JOB ITEM: Find and copy each line in the material below where the string "очереди" occurs.

====

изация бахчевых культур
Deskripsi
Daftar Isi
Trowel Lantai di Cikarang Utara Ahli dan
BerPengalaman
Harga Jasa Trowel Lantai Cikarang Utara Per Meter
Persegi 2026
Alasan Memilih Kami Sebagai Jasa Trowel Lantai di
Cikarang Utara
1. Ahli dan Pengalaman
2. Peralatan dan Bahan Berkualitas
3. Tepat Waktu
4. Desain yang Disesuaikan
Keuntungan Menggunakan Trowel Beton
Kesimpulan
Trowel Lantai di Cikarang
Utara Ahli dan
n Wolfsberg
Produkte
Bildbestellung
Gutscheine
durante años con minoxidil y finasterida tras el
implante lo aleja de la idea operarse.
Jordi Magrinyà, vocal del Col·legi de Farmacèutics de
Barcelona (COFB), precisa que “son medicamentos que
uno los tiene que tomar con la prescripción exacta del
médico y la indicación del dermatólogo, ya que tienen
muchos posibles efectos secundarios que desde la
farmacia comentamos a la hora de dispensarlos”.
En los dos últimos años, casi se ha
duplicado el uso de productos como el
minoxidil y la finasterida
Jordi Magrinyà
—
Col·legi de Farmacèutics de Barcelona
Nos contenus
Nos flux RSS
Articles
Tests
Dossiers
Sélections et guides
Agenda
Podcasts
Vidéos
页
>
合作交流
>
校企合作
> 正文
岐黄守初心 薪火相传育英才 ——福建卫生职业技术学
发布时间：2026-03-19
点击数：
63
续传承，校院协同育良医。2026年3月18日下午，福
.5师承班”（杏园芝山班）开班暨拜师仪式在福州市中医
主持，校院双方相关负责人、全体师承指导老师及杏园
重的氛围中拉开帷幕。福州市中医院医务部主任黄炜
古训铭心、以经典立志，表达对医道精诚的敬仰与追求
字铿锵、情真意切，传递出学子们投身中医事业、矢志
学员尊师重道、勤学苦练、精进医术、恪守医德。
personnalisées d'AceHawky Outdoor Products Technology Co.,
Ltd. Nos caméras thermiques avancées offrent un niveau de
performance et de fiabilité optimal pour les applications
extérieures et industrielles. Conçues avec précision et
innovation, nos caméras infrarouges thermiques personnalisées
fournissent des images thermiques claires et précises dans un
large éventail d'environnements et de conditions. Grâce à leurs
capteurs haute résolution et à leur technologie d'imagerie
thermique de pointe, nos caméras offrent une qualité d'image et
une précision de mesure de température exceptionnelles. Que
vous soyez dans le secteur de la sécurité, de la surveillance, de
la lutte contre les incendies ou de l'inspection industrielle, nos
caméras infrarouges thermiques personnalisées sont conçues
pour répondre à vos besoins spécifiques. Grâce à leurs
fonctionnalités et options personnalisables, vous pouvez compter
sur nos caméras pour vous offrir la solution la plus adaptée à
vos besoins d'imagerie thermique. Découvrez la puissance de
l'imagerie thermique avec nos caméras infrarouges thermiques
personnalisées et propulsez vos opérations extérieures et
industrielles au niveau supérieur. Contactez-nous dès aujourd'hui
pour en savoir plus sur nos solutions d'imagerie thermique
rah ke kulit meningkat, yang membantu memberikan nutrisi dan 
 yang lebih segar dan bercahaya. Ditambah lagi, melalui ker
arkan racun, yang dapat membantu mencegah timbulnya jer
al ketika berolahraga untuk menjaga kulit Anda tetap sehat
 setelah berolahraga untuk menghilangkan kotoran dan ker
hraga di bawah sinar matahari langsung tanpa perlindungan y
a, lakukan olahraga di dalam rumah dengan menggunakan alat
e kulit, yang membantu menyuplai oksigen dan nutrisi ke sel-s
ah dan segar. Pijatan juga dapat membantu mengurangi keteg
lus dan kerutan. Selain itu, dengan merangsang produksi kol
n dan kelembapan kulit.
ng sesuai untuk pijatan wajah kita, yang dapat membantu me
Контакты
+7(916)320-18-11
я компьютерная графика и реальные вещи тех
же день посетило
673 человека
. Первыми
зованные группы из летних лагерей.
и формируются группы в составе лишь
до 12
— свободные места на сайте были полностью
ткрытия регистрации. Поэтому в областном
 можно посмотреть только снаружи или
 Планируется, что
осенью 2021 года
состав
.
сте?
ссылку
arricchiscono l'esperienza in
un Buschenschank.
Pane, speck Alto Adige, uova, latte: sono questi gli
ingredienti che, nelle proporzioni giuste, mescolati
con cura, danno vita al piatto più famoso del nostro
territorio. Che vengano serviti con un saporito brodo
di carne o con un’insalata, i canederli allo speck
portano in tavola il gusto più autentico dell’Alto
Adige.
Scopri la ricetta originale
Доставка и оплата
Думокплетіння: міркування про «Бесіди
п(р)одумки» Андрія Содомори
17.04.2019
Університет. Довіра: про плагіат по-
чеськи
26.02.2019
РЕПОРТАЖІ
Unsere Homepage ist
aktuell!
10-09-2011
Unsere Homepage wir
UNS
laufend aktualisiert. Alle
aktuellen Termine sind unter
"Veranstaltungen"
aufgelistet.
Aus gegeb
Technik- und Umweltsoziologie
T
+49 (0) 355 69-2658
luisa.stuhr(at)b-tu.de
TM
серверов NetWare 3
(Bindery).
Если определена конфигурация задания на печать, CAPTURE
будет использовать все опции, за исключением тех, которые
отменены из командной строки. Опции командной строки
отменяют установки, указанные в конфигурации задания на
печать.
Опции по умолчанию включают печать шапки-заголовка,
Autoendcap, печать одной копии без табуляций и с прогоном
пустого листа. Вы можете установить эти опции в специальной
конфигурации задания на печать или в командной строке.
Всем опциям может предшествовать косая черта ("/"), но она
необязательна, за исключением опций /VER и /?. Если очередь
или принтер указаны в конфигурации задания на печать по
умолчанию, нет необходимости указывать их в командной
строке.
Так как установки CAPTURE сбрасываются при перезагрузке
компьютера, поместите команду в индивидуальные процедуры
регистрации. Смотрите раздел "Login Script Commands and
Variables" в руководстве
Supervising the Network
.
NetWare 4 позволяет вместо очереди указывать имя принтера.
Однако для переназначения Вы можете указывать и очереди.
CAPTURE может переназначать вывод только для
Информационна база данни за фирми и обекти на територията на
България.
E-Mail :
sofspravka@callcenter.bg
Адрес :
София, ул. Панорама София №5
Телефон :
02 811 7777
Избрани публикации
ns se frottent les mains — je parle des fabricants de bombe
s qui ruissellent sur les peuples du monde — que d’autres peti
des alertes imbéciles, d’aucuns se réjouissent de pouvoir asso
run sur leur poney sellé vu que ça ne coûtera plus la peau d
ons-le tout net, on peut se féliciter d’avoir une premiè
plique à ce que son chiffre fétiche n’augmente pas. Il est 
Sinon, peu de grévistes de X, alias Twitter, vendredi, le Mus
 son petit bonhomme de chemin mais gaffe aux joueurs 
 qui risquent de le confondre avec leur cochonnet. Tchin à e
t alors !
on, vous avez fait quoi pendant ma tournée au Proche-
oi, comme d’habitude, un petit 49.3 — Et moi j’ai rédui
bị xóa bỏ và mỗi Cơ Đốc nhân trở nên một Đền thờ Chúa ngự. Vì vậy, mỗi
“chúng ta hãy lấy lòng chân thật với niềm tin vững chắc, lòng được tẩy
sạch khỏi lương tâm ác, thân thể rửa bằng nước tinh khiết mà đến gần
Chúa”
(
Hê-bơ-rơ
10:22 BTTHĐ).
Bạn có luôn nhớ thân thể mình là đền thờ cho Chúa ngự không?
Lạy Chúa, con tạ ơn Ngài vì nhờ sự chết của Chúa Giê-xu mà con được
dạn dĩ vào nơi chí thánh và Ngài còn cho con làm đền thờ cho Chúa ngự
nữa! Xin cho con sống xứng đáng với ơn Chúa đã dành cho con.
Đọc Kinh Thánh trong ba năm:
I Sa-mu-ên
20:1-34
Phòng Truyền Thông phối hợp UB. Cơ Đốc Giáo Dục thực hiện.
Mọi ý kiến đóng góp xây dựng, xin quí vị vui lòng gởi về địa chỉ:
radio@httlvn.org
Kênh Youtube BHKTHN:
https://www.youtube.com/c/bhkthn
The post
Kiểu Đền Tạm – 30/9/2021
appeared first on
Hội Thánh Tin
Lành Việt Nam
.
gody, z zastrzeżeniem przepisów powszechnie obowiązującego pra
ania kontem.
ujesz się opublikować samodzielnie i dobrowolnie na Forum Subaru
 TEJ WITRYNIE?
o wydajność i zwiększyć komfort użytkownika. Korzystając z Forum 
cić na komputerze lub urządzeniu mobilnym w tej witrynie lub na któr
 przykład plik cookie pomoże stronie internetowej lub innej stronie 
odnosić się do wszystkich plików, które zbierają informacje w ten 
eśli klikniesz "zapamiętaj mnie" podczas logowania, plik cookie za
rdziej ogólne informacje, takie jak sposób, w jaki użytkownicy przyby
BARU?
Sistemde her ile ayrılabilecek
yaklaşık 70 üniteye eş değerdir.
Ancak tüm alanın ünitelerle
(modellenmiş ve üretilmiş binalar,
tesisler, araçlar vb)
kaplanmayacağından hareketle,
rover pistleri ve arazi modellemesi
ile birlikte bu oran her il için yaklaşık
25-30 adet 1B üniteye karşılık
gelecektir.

====

RESPONSE TO THIS TASK:
NetWare 4 позволяет вместо очереди указывать имя принтера.
Однако для переназначения Вы можете указывать и очереди.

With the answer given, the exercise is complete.